Roma, the beginning

After leaving Milan, I set my course for Rome. 

I had high expectations for Rome because someone told me it was the most beautiful city they had ever seen. I arrived at night with a nearly dead iPhone and made my way to my bed and breakfast. When I arrived, I rang the bell, but there was no reply. I tried it again, this time, really laying in to it. Still nothing. I decided to try the best western across the street, thinking they would at least, more than likely, have wifi so I could reach out to my host. 

The gentleman working at the concierge desk was very kind and more than happy to offer up their wifi passsword and even let me use his cellphone to call my bed and breakfast host. She told me to wait outside, that she was on her way, and that she would be there in five minutes. 

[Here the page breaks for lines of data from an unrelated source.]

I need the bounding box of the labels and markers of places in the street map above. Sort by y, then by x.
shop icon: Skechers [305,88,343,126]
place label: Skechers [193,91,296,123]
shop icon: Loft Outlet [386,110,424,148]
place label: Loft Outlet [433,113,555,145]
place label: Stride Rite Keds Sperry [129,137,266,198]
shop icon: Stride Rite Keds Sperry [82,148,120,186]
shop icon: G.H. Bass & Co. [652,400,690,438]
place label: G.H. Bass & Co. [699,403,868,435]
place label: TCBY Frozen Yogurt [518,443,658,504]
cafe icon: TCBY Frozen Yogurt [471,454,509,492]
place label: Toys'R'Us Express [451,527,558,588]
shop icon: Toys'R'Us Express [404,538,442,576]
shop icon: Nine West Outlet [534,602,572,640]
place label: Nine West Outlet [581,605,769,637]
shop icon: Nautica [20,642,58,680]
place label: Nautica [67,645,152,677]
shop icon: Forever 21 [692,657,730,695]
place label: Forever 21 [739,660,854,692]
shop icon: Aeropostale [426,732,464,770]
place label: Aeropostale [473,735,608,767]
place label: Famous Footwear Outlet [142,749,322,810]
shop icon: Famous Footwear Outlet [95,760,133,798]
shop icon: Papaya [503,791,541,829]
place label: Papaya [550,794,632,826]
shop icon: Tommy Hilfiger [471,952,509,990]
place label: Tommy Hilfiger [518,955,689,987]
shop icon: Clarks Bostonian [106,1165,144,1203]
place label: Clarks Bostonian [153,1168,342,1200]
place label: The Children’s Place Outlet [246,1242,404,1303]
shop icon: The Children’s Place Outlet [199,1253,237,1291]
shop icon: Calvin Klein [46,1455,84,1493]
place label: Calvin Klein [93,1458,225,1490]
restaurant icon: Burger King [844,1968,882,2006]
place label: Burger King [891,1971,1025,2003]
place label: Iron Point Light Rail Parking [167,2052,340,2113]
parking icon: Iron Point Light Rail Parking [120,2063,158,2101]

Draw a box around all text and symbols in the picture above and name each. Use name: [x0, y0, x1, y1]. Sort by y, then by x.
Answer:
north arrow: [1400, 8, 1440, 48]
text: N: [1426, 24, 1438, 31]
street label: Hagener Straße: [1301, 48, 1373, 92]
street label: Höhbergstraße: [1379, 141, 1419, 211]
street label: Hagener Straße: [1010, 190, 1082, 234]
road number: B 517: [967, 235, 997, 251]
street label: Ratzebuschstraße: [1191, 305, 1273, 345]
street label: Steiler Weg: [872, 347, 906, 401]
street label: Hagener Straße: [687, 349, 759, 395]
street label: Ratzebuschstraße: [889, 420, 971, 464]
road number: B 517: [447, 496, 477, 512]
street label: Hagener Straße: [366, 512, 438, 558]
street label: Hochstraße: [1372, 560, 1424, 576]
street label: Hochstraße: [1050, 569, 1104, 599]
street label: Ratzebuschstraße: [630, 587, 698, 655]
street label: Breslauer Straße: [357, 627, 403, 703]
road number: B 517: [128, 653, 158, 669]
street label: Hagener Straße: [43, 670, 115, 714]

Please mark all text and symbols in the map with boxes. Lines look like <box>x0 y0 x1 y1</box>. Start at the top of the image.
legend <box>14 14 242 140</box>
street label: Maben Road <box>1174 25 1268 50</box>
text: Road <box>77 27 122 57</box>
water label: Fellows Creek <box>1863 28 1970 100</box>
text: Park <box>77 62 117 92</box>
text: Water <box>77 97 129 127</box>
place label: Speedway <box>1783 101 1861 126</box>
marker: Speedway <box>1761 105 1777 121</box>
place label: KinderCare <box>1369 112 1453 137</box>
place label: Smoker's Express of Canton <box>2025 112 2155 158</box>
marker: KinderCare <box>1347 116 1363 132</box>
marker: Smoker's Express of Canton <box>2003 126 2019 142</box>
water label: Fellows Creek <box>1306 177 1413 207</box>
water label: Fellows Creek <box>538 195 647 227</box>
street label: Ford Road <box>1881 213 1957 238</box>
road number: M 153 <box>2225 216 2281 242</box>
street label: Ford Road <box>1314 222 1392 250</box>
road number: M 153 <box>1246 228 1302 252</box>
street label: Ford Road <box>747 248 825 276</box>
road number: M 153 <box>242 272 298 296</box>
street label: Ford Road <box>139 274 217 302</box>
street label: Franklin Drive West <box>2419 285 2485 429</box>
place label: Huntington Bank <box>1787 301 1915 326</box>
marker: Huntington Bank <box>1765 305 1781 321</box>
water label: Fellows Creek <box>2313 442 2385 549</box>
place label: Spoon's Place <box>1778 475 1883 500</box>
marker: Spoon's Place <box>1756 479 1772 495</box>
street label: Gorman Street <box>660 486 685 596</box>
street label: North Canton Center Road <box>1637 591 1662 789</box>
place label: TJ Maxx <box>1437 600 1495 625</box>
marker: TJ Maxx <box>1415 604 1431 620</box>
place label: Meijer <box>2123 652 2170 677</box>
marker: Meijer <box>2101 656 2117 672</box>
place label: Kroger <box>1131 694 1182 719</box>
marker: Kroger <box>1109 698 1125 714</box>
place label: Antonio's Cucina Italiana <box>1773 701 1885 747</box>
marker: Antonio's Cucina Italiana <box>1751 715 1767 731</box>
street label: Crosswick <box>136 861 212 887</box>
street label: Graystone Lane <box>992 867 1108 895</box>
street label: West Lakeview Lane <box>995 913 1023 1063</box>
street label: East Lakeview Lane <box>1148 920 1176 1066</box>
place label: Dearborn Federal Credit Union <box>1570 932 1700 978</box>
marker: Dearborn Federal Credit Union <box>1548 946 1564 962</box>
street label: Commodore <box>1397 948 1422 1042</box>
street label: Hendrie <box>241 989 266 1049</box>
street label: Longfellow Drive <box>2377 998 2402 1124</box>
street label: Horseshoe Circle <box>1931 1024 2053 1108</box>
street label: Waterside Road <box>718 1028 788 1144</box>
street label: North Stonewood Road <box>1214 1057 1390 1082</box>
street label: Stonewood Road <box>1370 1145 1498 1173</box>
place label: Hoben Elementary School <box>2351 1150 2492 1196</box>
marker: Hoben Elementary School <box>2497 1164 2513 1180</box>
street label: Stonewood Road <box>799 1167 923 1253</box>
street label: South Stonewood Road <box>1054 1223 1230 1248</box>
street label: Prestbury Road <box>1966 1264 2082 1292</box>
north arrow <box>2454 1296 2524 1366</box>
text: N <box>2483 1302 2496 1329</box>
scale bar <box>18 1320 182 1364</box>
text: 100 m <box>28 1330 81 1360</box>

When she arrived, she greeted me warmly and showed me the kitchen, then to my room. My room was a small room with one twin bed, a nightstand, a desk, a dresser, and a bathroom with an incredibly small shower. I showered and went to bed. 
In the morning I yelped a small bakery five minutes away in the basement of an old building. I started walking and realized I was starting to feel more comfortable being in a foreign place, almost at home in that feeling. 

After picking up a couple of pastries, I returned to my bed and breakfast to eat while watching Italian cartoons. 

After finishing my breakfast, I packed up my things, accidentally stiffed the bed and breakfast on the city tax, and headed out to my hostel for the next two nights. 

*I will usually only stay at a bed and breakfast if I need to catch up on laundry or if I haven’t gotten good sleep in a while.*

I arrived at my hostel and tried to check in, but was told I could not check in for another hour. I left my bags in the hostel baggage room and looked up a place to eat lunch. Apparently, there was great pizza place five minutes walk away.  

The restaurant was a little off of the beaten path, which made me think it would hopefully be a little more authentic. I was greeted by two women and was told to sit wherever I wanted, as the place was empty. I chose the corner table while thinking about mafia movies. I perused the menu and decided to go with my old favorite, asking the waitress which was her favorite. 

After finishing my pizza, I headed back to the hostel to check in and get set up in my room. I had a botttom bunk  under a sleeping boy from California. We shared the room with a Brazilian woman, and a boisterous boy who mostly spoke Spanish.  I thought it best to retire for the night to sit in my bed and read Rick Steve’s Rome on my iPhone. 

In the morning, after eating my breakfast of pastries, I followed Rick’s suggestion, and started what he has deemed, the Caesar shuffle”. First on the list, the Pantheon.
This turned out to be my favorite location in Rome, but I had only just begun “the … shuffle”.

 Next up, was the forum which I briefly walked past before heading to the Capitlone hill. 

The final stop on the shuffle route was the Collesium, which was packed with tourist and was actually more beautiful from the outside. I also, regrettably, forgot to snap a picture of it. 

After eating a forgettable dinner, I returned to the hostel and asked the California kid and the Brazilian woman if they wanted to get some ice cream. The woman agreed and we set out to a highly rated ice cream shop.

As is becoming my ice cream tradition,  I ordered one scoop of chocolate and the other was server’s choice. (Be on the lookout for my sub-blog titled Server’s Choice which will only be about food.) This time the chocolate was cookies and cream and the server’s choice was cream from 1941, which was amazing. 
After chatting and finishing our ice cream, we returned back to the hostel, and I prepared for day two of Rick Steve’s Roma. 

6 thoughts on “Roma, the beginning

  1. All of the sites look so pretty and that pizza is looking pretty delicious. Have you tried to sweet talk anyone into teaching you the italian pizza making secrets yet? Hope you continue with safe travels. Miss you man!